Couldn't find it in several searches - so only exists in my very imperfect memory.

Reply to
Rod

The message from Bruce contains these words:

Now that is a very bold statement, particularly when it is not backed up by any detailed reasoning.

You can repeat your statement as often as you like but it won't make any difference. If you are wrong in the first place you will remain wrong and the fact that you will not even countenance the possibility that you are wrong casts doubt on all the many confident assertions you make on this ng.

Anyway I look forward to your explanation of how a machine that determines a position in space can expect an error on the z axis 10 times as large as the combined errors of the x and y axes.

And don't try and build a case on the difference between the Geoid and the Ellipsoid, it just won't wash.

Reply to
Roger

Not only bold, but correct. If you wish to disprove it with detailed reasoning and references to authoritative articles in peer-reviewed scientific journals, don't let me stop you.

Reply to
Bruce

The message from Bruce contains these words:

You wish. It is open to you to explain but you chose not to.

There is plenty of information on the Internet that backs up what I said and nothing at all as far as I can see that backs you up. Seems to me that you don't really have a clue and are hoping I can't be bothered to dig out something from science journals I have to pay to view. You are quite right, I can't be bothered but you still lose. I shall take everything you say in the future with a large shovel full of salt.

Reply to
Roger

At this point, Harry Hill would say "Fight!"

MBQ

Reply to
Man at B&Q

The manual for my old Garmin stated that the vertical position error was vast compared to the horizontal position accuracy. I can't see them lying about it.

Reply to
dennis

In message , Roger writes

Have to say that the claim of an order of magnitude different doesn't feel right, nor was it something I came across when researching the purchase of a new GPS unit recently.

Thought he level of inaccuracy is such they would indeed not be much use for anything where any sort of accuracy is required.

Though mine has a barometer to use for altitude measurements.

Reply to
chris French

Did it really take two replies for you to realise that?

Reply to
Bruce

So you expected to see a statement that "This GPS unit is rubbish at determining altitude"? Obviously you know very little about marketing. If everything we bought came with truly honest information about its limitations, we would buy much less of it.

My point, exactly. A protractor, spirit level and tape measure would be far more reliable and accurate.

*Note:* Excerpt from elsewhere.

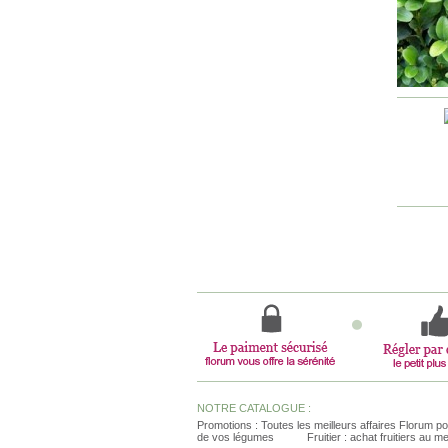
NOTRE CATALOGUE :
Promotions : Toutes les meilleurs affaires Florum po
de vos légumes
Fruitier : achat fruitiers au me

Didn't it occur to you that it has a barometer because GPS is rubbish at determining altitude?

Reply to
Bruce

Bruce is quite right that the vertical accuracy is somewhat less (although I wouldn't say an order of magnitude) than the horizontal accuracy. This is just a matter of geometry.

It is much the same issue as trying to fix your position at sea by taking bearings on landmarks: if you select two which are close together or nearly 180 degrees apart then the accuracy of your fix suffers. The GPS satellites are rarely directly overhead: so in the vertical you suffer from dilution of precision.

There are some calculations that can derive this and generate a plot against time for whatever location on the globe you are. It's all fairly well known, google for VDOP or HDOP.

Reply to
Jim

The message from Jim contains these words:

Dennis lives in my kill file so when I am home I only see what he says when someone else reposts it. Like much of his output there is a element of truth in what he says but misintepreted to the nth degree. I never bothered to get a GPS till SA was turned off. With SA the positional accuracy was degraded to some 100 metres so with the vertical accuracy being a factor of 2 worse in the UK the height output was useless for all practical purposes.

No Bruce is wrong.

Reply to
Roger

The message from Bruce contains these words:

No, I was just trying to be polite. The truth is you haven't the evidence to support your claim nor the guts to admit you were wrong.

Reply to
Roger

How can it be misinterpreted, it is a statement of what it said with no interpretation at all! Some people will argue about anything!